Filipino Military Academy Slated For Reform
BAGUIO CITY, PHILIPPINES
EARL PABALAN, a 21-year-old cadet at the Philippine Military Academy, is a new-generation military officer. Older officers came of age during years of martial law under former President Ferdinand Marcos. Mr. Pabalan's colleagues, he says, have grown up with President Corazon Aquino and a new ethic: The military is subordinate to the civilian sector.
Yet the series of coup attempts against Mrs. Aquino and the grievances of rebel officers like Gregorio Honasan hasn't been lost on the cadet.
"His [Honasan's] thoughts have been an eye-opener for the armed forces," says the third-year cadet. "Without his ideals, the armed forces wouldn't have come up with a new sense of morality and change."
At this prestigious officers' training school built on the pine-covered mountains of the northern Philippines, a spirit of reform grapples with the troubling dilemmas of the country's atrophied armed forces.
For years, the Philippines armed forces has been haunted by factionalism, corruption, favoritism in promotions, and charges of human rights abuses.
The military's entanglement in politics, deeply rooted during the Marcos regime, has been confounded by the detached five-year rule of Aquino. Seven coup attempts have failed to topple her government.
Controversy and violence flared anew last week, when Army rebels allegedly bombed three banks and a power station in the capital, Manila. Outgoing Armed Forces Chief Rodolfo Biazon linked the blasts to the protest resignation of his deputy, Maj. Gen. Alexander Aguirre.
General Aguirre resigned after Aquino passed him over and named Army Comdr. Lisandro Abadia as chief of staff. General Abadia was succeeded as Army chief by Brig. Gen. Arturo Enrile, the superintendent of the Philippine Military Academy.

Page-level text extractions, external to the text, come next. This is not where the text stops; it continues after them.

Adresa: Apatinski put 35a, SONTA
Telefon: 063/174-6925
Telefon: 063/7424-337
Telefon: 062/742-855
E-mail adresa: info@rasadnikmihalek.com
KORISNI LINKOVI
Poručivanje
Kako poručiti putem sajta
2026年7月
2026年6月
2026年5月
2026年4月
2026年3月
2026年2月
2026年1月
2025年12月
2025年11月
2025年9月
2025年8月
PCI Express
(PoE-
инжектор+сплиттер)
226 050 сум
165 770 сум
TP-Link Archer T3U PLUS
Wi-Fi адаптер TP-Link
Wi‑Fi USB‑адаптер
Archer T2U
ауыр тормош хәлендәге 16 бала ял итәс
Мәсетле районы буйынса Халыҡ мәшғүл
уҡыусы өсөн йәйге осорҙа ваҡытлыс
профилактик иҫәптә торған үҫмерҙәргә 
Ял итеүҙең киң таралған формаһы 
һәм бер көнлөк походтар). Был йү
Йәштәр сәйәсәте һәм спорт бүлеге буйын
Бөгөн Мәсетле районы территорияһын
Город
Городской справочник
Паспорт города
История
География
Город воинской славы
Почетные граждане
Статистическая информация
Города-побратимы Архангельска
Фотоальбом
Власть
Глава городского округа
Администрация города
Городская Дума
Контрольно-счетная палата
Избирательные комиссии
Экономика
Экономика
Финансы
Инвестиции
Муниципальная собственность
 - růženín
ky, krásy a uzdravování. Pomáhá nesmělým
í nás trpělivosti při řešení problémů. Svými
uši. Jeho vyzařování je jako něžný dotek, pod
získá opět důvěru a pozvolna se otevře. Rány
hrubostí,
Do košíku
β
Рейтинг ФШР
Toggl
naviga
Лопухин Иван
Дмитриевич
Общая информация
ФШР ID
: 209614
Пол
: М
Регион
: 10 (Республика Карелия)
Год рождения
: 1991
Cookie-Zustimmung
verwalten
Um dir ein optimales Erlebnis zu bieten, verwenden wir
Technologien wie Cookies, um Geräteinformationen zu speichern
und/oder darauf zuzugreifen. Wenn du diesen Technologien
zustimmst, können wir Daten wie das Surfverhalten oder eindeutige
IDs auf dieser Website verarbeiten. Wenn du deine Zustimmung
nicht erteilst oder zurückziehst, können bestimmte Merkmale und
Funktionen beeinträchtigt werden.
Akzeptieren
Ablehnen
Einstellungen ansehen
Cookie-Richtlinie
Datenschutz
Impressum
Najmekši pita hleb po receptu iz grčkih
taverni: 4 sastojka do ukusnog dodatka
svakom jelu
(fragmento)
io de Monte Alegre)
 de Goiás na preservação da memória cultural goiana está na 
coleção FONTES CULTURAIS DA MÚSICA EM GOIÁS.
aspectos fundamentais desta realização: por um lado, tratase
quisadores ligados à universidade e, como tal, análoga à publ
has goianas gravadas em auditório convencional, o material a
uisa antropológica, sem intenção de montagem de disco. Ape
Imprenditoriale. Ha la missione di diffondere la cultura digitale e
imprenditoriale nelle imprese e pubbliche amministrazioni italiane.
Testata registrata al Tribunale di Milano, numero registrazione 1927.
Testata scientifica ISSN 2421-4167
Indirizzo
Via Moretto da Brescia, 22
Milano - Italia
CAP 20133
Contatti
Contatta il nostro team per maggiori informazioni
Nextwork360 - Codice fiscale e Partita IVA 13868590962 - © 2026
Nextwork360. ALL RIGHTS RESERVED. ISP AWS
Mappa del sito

Western and Philippine analysts say it will be difficult for the rebels to launch a full-scale coup in the near future. The government has arrested several rebels involved with Reform of the Armed Forces Movement (RAM) and the Young Officers Union (YOU), a more shadowy group linked to the 1989 coup attempt that almost brought down Aquino.
Meeting rebel demands
Defense Secretary Fidel Ramos contends that the rebels are being coopted by efforts to speed up the promotions, tightening penalties for rebellion, and encouraging more military interaction with civilians.
"The issues brought up in 1987 and 1989 are little by little being attended to," says Mr. Ramos, who hopes to succeed Aquino as president next year. "The rebels are losing their bases on which they acted and losing their appeal as far as the masses are concerned."

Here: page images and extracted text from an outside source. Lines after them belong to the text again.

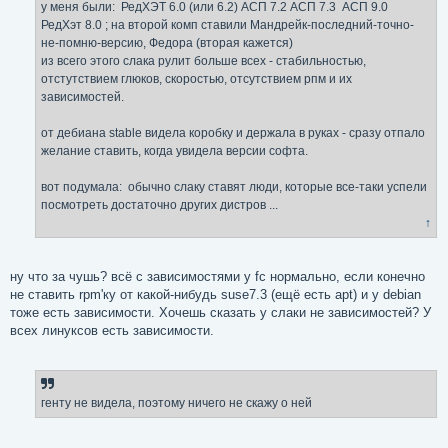
е
у меня были: РедХЭТ 6.0 (или 6.2) АСП 7.2 АСП 7.3 АСП 9.0
н
РедХэт 8.0 ; на второй комп ставили Мандрейк-последний-точно-
и
е
не-помню-версию, Федора (вторая кажется)
из всего этого слака рулит больше всех - стабильностью,
отстутствием глюков, скоростью, отсутствием рпм и их
зависимостей.
от дебиана stable видела коробку и держала в руках - сразу отпало
желание ставить, когда увидела версии софта.
вот подумала: обычно слаку ставят люди, которые все-таки успели
посмотреть достаточно других дистров ...
↑
ну что за чушь? всё с зависимостями у fc нормально, если конечно
не ставить rpm'ку от какой-нибудь suse7.3 (ещё есть apt) и у debian
тоже есть зависимости. Хочешь сказать у слаки не зависимостей? У
всех линуксов есть зависимости.
генту не видела, поэтому ничего не скажу о ней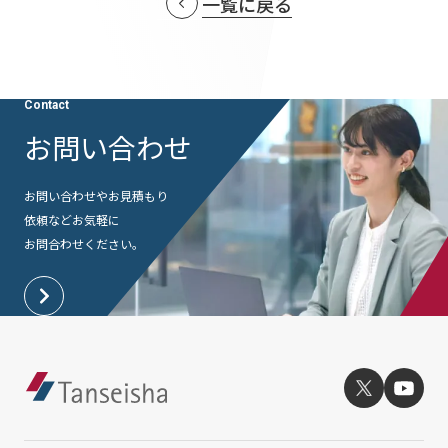
一覧に戻る
提供サービス・ソリューション一覧
会社情報TOP
ホスピタリティ空間
IR情報
会社概要
パブリック空間
IR情報TOP
Contact
役員・組織紹介
サステナビリティ
ビジネス空間
お問い合わせ
株主・投資家の皆さまへ
拠点・グループ会社
イベント空間
サステナビリティTOP
業績ハイライト
ニュース
オフィス紹介
お問い合わせやお見積もり
文化空間
トップコミットメント
依頼など
お気軽に
中期経営計画
沿革
お問合わせください。
ニュースTOP
サステナビリティ経営
丹青ノオト
IRライブラリ
お知らせ
マテリアリティ
株式情報
メディア掲載情報
協力会社/デザインパートナーの皆さまへ
ESGの取り組み：E（環境）
コーポレートガバナンス
ニュースリリース
ESGの取り組み：S（社会）
IRカレンダー
お問い合わせ
ESGの取り組み：G（ガバナンス）
IRニュース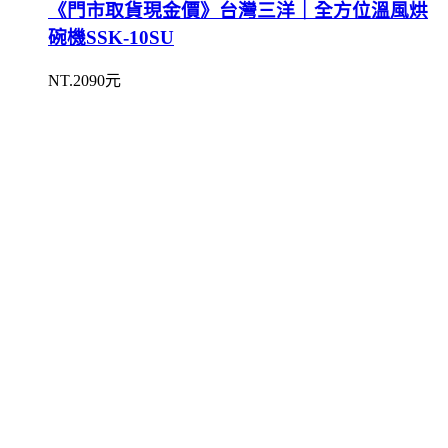
《門市取貨現金價》台灣三洋｜全方位溫風烘
碗機SSK-10SU
NT.2090元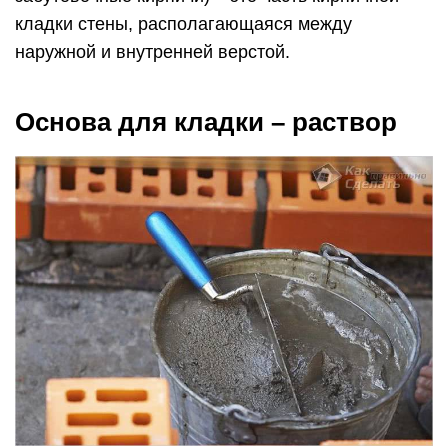
кладки стены, располагающаяся между
наружной и внутренней верстой.
Основа для кладки – раствор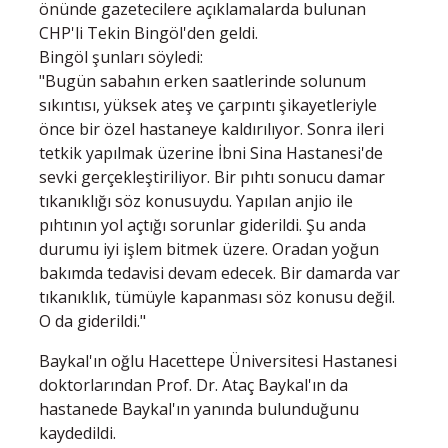
önünde gazetecilere açıklamalarda bulunan
CHP'li Tekin Bingöl'den geldi.
Bingöl şunları söyledi:
"Bugün sabahın erken saatlerinde solunum
sıkıntısı, yüksek ateş ve çarpıntı şikayetleriyle
önce bir özel hastaneye kaldırılıyor. Sonra ileri
tetkik yapılmak üzerine İbni Sina Hastanesi'de
sevki gerçekleştiriliyor. Bir pıhtı sonucu damar
tıkanıklığı söz konusuydu. Yapılan anjio ile
pıhtının yol açtığı sorunlar giderildi. Şu anda
durumu iyi işlem bitmek üzere. Oradan yoğun
bakımda tedavisi devam edecek. Bir damarda var
tıkanıklık, tümüyle kapanması söz konusu değil.
O da giderildi."
Baykal'ın oğlu Hacettepe Üniversitesi Hastanesi
doktorlarından Prof. Dr. Ataç Baykal'ın da
hastanede Baykal'ın yanında bulunduğunu
kaydedildi.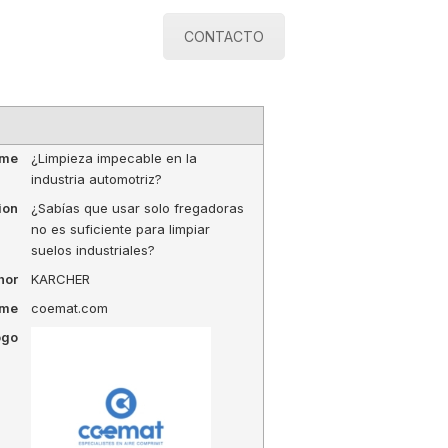
CONTACTO
ame
¿Limpieza impecable en la
industria automotriz?
ion
¿Sabías que usar solo fregadoras
no es suficiente para limpiar
suelos industriales?
hor
KARCHER
ame
coemat.com
ogo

But the rebels remain a threat because many loyal soldiers share their sentiments, while disagreeing with the methods.
"YOU is more of a problem than RAM, which is seen as being of another generation," says. a Western diplomat in Manila "YOU has more of an economic and social program and has taken a nationalistic turn. They are looking at five years down the road."
At the 85-year-old academy, the turbulence has also taken a toll. Many dissident officers are alumni of the academy, which has been blamed for the breakdown in discipline and the reluctance of military officers to turn on each other during coup attempts.

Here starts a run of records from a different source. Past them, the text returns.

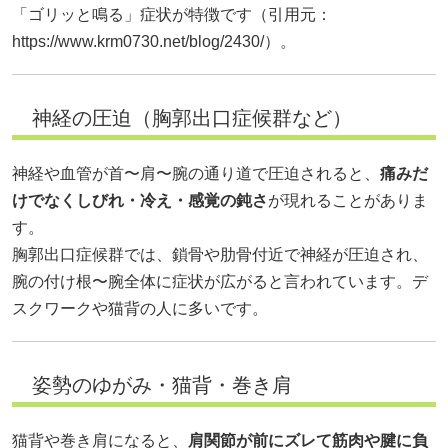
「ゴリッと鳴る」症状が特徴です（引用元：
https://www.krm0730.net/blog/2430/）。
神経の圧迫（胸郭出口症候群など）
神経や血管が首〜肩〜腕の通り道で圧迫されると、
痛みだ
けでなくしびれ・冷え・感覚の鈍さ
が現れることがありま
す。
胸郭出口症候群では、鎖骨や肋骨付近で神経が圧迫され、
腕の付け根〜腕全体に症状が広がると言われています。デ
スクワークや猫背の人に多いです。
姿勢のゆがみ・猫背・巻き肩
猫背や巻き肩になると、
肩関節が前にズレて筋肉や腱に負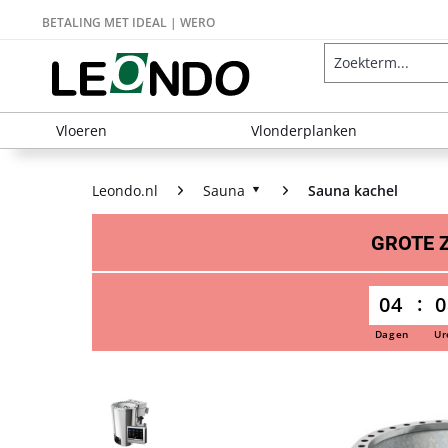
BETALING MET IDEAL | WERO
Vloeren
Vlonderplanken
Leondo.nl
Sauna
Sauna kachel
GROTE
04
0
Dagen
Ur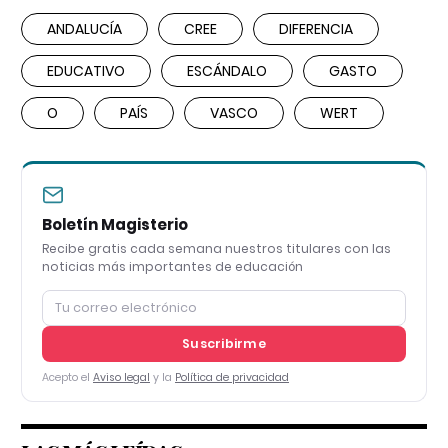
ANDALUCÍA
CREE
DIFERENCIA
EDUCATIVO
ESCÁNDALO
GASTO
O
PAÍS
VASCO
WERT
Boletín Magisterio
Recibe gratis cada semana nuestros titulares con las
noticias más importantes de educación
Suscribirme
Acepto el
Aviso legal
y la
Política de privacidad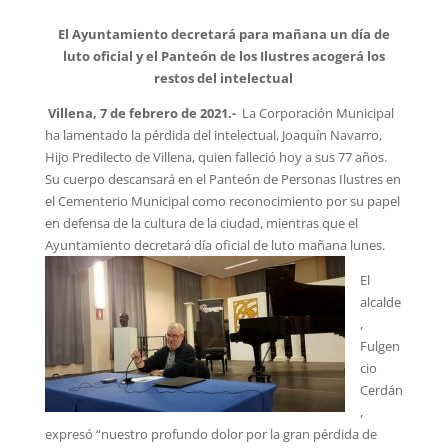
El Ayuntamiento decretará para mañana un día de
luto oficial y el Panteón de los Ilustres acogerá los
restos del intelectual
Villena, 7 de febrero de 2021.-
La Corporación Municipal
ha lamentado la pérdida del intelectual, Joaquín Navarro,
Hijo Predilecto de Villena, quien falleció hoy a sus 77 años.
Su cuerpo descansará en el Panteón de Personas Ilustres en
el Cementerio Municipal como reconocimiento por su papel
en defensa de la cultura de la ciudad, mientras que el
Ayuntamiento decretará día oficial de luto mañana lunes.
El
alcalde
,
Fulgen
cio
Cerdán
,
expresó “nuestro profundo dolor por la gran pérdida de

The school is the spiritual home of the RAM, organized by Honasan and others who helped bring down Marcos in 1986 and who later rebelled against Aquino. RAM was first unveiled at the academy's 1985 graduation ceremony as reformers wore T-shirts that read, "We belong."
The cadet corps later revolted in 1987 in sympathy with coup plotters in Manila. Student leaders were never punished, and several went on to join the 1989 coup. A bomb explosion in 1986 ripped through a reviewing stand at a rehearsal for a ceremony to be attended by Aquino.
Elite student body
Military analysts trace young officers' quest for political power to the increasingly elitist makeup of the academy student body. In a series of interviews at the school, the cadets were often referred to as "the cream of the crop."
In a study of more than 8,000 cadets since 1950, Felipe Miranda of the University of the Philippines found the students better educated and aspiring to the same political clout as their families.
General Enrile, the academy superintendent, blames politicization under martial law rather than poor training for military tumult. The general, however, who is known as a conciliator within the faction-ridden armed forces and negotiated the end of the 1989 coup, admits he took a new approach. Enrile was brought in two years ago to reform the academy, change attitudes, and reestablish the supremacy of civilian rule among the cadets.
He restructured the curriculum and reorganized the school to give students more leadership opportunities earlier in their training. There also is a greater emphasis on military sensitivities to human rights.
"The approach is quite different. Up until 1990, the aspect of training them as leaders was not that effective," Enrile says. "We found the old belief that there should be a quick transformation from the civilian to the military attitude was not very effective. It amounted to a lot of attrition and problems."
Some Filipino observers contend that this approach has made recent graduating classes less hostile than their predecessors. In 1989, the cadets and instructors didn't support the rebels as in 1987, in part, Enrile says, because he knew some of the rebels from their days at the academy and won credibility by intervening as a negotiator.